Когда она вернулась, большинство подруг уже вышли на берег и расчесывали мокрые волосы, переговариваясь и смеясь, четыре или пять еще нежились в ласковой воде. При виде Сони все смолкли, повернулись к ней жадно, с любопытством.

– Я узнала место следующего Одержания, – сказала Соня. – Не там, где мы думали, южнее. Называется Старой деревней. И начать надо обязательно сегодня, иначе место будет безнадежно испорчено, и придется проводить полную очистку с самого начала цикла.
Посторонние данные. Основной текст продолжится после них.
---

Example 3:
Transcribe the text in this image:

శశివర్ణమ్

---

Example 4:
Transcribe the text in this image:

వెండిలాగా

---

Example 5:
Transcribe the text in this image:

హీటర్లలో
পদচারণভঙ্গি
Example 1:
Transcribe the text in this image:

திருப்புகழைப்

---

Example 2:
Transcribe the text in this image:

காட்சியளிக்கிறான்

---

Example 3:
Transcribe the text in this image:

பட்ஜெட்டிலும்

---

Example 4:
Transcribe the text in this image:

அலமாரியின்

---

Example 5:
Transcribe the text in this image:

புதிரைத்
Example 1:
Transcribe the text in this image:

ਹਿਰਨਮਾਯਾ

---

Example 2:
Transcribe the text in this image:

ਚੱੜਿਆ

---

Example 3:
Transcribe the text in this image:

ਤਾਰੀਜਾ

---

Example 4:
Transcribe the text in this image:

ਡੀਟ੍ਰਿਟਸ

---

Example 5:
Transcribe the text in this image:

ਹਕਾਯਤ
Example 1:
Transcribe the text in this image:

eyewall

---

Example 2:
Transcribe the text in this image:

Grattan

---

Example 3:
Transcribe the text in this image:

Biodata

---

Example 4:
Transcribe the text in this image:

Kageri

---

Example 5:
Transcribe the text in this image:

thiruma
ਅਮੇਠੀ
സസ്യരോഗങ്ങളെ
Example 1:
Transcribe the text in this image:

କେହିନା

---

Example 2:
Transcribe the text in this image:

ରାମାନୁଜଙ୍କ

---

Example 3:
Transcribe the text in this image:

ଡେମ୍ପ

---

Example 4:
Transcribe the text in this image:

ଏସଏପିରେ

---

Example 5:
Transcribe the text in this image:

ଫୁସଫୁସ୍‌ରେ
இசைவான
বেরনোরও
– Окана! – крикнула Нава, уже совсем проснувшаяся. Голубые глазки ее светились радостным, шальным светом. – Милая! Как здорово, как я рада!

Она расхохоталась счастливым детским смехом, подбежала к ней, обхватила за ноги и звонко расцеловала в голое колено. Соня с удивлением опустила на нее взгляд – и тогда увидела. Увидела то, что заметили уже все подруги, и все глядели на нее, радостно, одобрительно, восхищенно. Она ощущала счастье и гармонию, разлитую в воздухе над озером, так остро, как никогда прежде. И поняла, что именно сейчас стала здесь по-настоящему своей.

После того как она вышла из лилового тумана, ее живот округлился, стал тяжелым и большим. Как будто на последних сроках беременности. Соня положила ладонь на живот, ощутив, как дремлет и шевелится в ней новая, прекрасная жизнь.

В свой первый год на Арканаре благородная дона Окана пошла к черной сморщенной знахарке и сказала: «Сделай так, чтобы я никогда не рожала детей». Знахарку потом сожгли на костре за колдовство.

Но свое дело она сделала как следует.

Молчун, скрестив ноги и потупив глаза, сидел у порога своего дома. Ханна долго смотрела на него. На ямочку между ключицами, всего одну, как у нее. На усталое, изрезанное морщинами лицо. На мосластую, натруженную руку, сжимающую скальпель.